Let’s put all of the pieces together. Remember the script we created earlier, in /home/moobacker/backup.sh? Here’s what the final version of mine looks like:

#!/bin/sh

set -o errexit
set -o nounset

encryption_key_id="DC3EEE04"
duplicity="duplicity --verbosity error --no-print-statistics --encrypt-key $encryption_key_id"
remote="sftp://purrbackups@remote/backups"

# back up /etc
$duplicity /etc ${remote}/etc

# back up /var
$duplicity /var ${remote}/var

# back up /home
$duplicity /mnt/raid/home ${remote}/home

The encryption_key_id can be gotten like so:

igor47@local:~$ sudo -H -u moobacker gpg --list-keys

I picked the ID of the sub key, which is typically used for encryption. For initial runs of the script, you might wish to use a more verbose output model, so you can see any errors:

duplicity="duplicity --encrypt-key $encryption_key_id"

Perform an initial run (or two) of the script:

igor47@local:~$ sudo -H -u moobacker /home/moobacker/backup.sh

If this succeeds, it’s time to add the script to a cron tab to run regularly.

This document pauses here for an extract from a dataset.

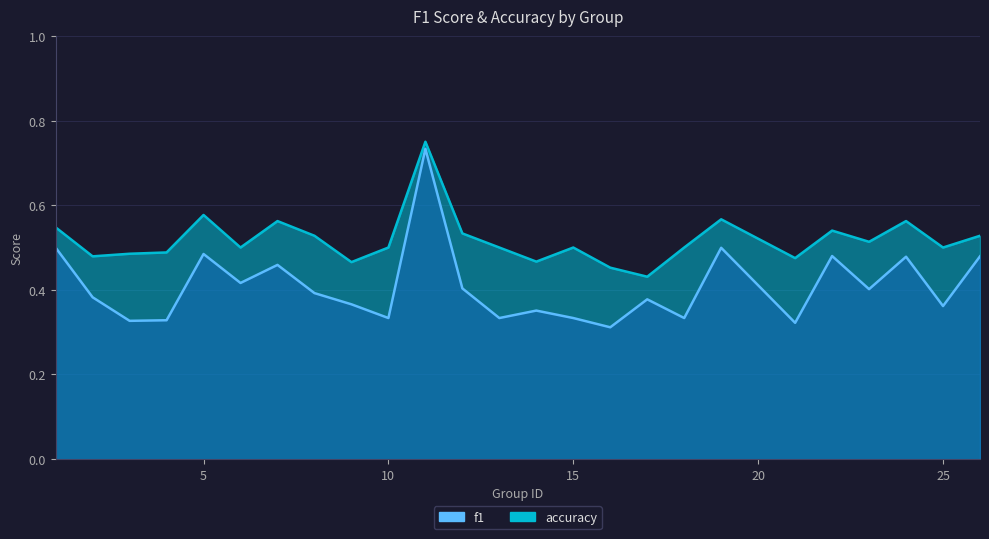

What is the total value across all series at 6?

0.9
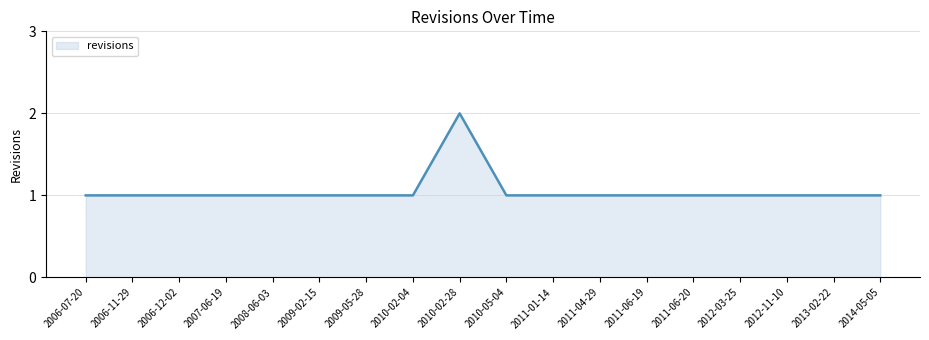

What position from the left is 2012-03-25?

15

igor47@local:~$ sudo -H -u moobacker crontab -e

My moobacker user’s crontab looks like this:

MAILTO="admins@example.org"

# m h  dom mon dow   command
23 23 * * 0 sudo /home/moobacker/backup.sh

This will run backups at 23:23 every Sunday. I expect the backup script to produce no output – any output indicates errors. The MAILTO setting will send any error output to me via email.